She thrust her free hand between them, closed it around his dagger’s hilt, and dragged the blade up out of its scabbard. She had no experience with weapons, and it seemed almost a miracle he wrenched backward. Otherwise, she might have opened his throat.
An instant later, he captured her dagger-wielding wrist, and she had only a moment to note the anger sharpening his face and a whistling across the wood before he fell upon her.
“Almighty!” he erupted as he carried her down toward roots that might snap a back or neck if one landed wrong. If not that he released her, she would have borne the brunt of the fall, but she had just enough time to twist to the side and thrust her arms before her to break her fall.
Blessedly, her hands landed on moss-covered ground, but her hip was not as fortunate. With a loud crack, it struck a root, but though it hurt, she was surprised the pain was not ten-fold greater considering how loud the sound of bone on wood. It might even be broken.
Was this shock? If so, De Morville would have no difficulty subduing her, especially as she was no longer in possession of his dagger. Where had it flown?
She thrust onto her side, and as she searched for silver amid the fogged roots was further astonished the movement did not more greatly pain her. And before her was the reason, though it took a moment to understand.
The knight lay face down on roots that formed the near rim of the cradle which held the bundles that had presented as babes. The crack had not been her hip but his head striking a root. But what sense to be made of the shaft protruding from his upper back? How had that come to be?

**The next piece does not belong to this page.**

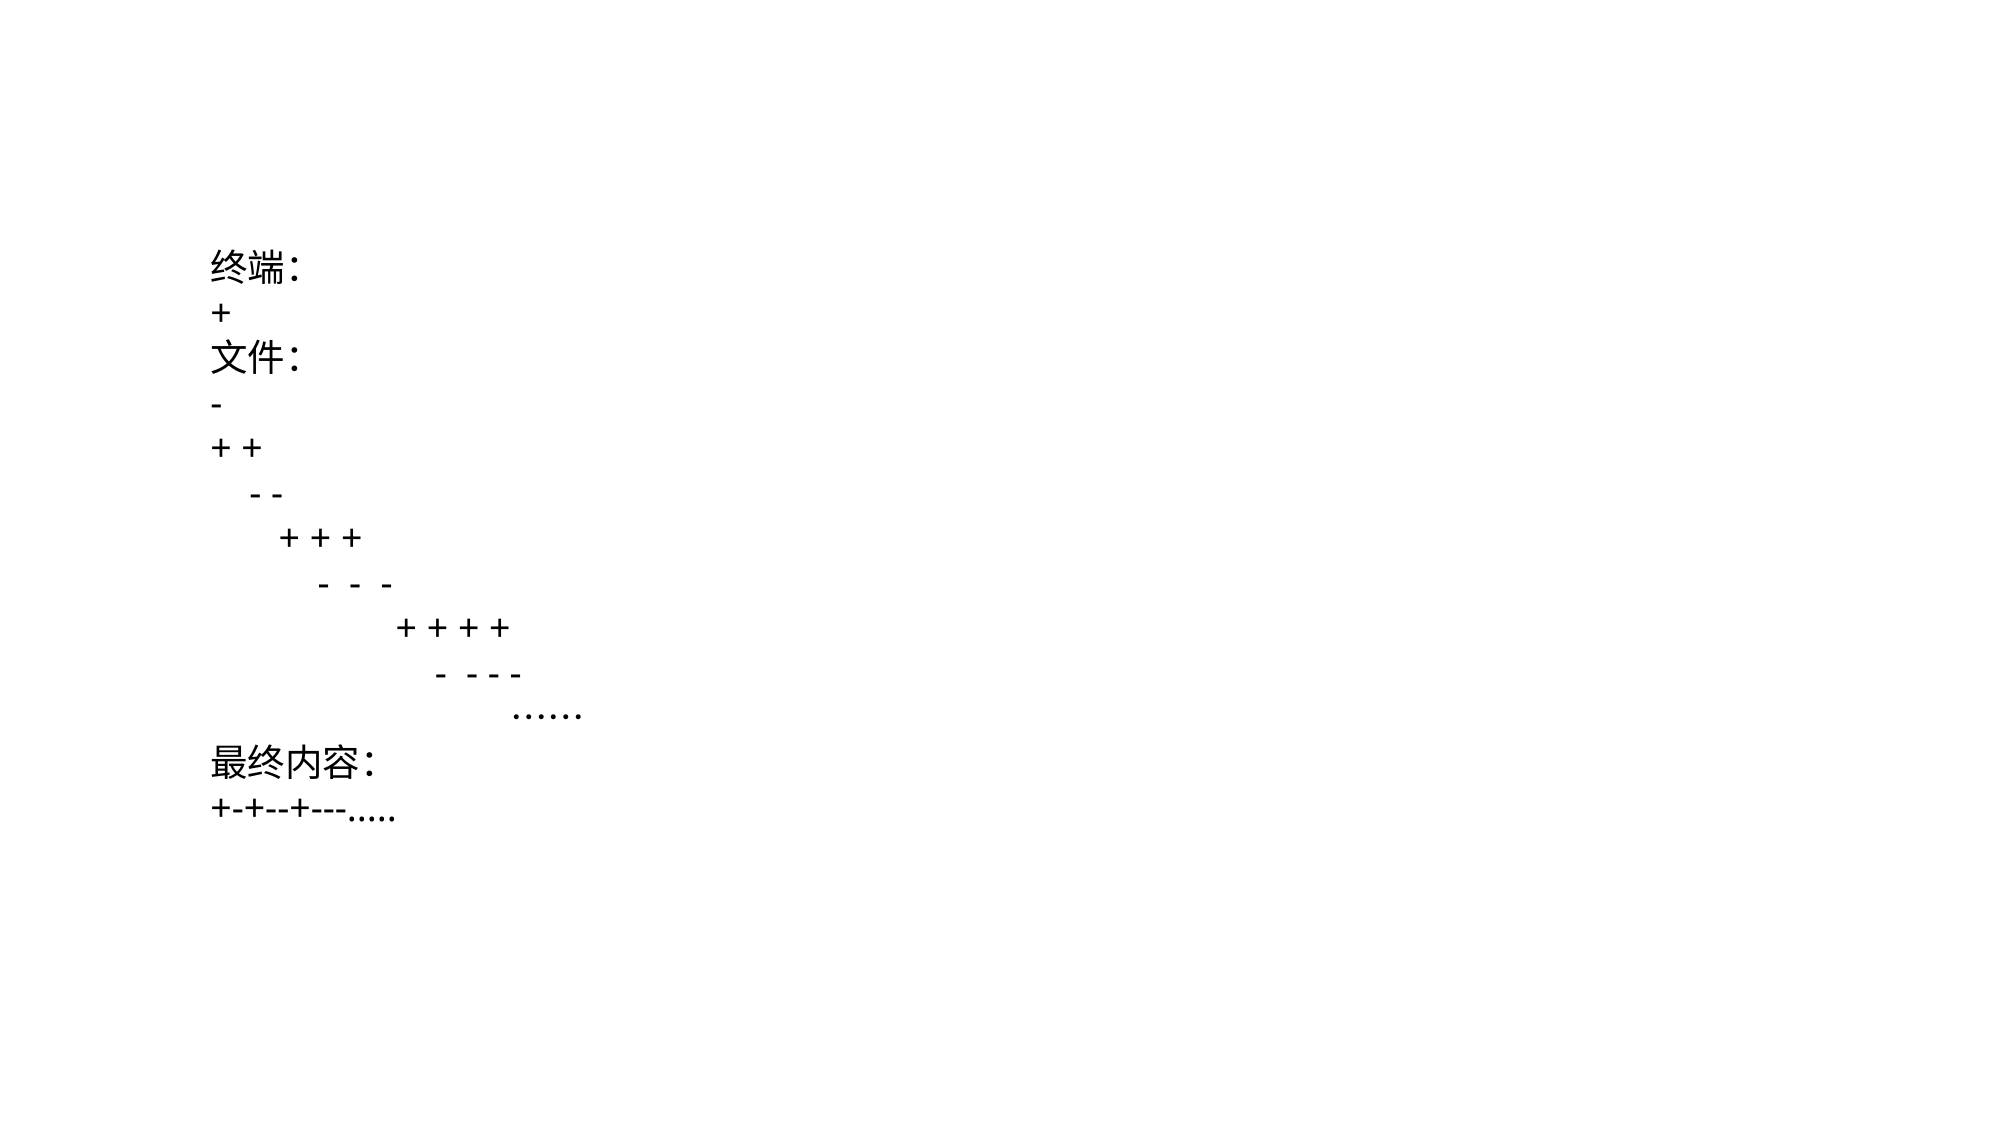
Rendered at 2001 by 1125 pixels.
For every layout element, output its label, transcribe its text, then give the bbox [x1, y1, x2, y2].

text_box 终端： + 文件： - + + - - + + + - - - + + + + - - - - …… 最终内容： +-+--+---..... [195, 236, 1581, 882]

And was he dead?
Dear Lord, she silently despaired, what evil is afoot?
The rustle and squelch of fallen leaves on moist earth brought her chin up, and she followed the sound to a figure who approached from far to the left of where De Morville’s squire had earlier concealed himself.
He carried a bow, and as he advanced, hooked it over his head and an arm and let it fall across his torso like the sling Honore had brought to carry the foundlings to the abbey.
Recalling the whistle heard before the knight fell upon her, this she also understood. De Morville had not attacked her. The force of Finwyn’s arrow burying itself in the knight had driven him against her. And in saving herself, he was the one victimized by the roots—were he not already dead by way of the arrow.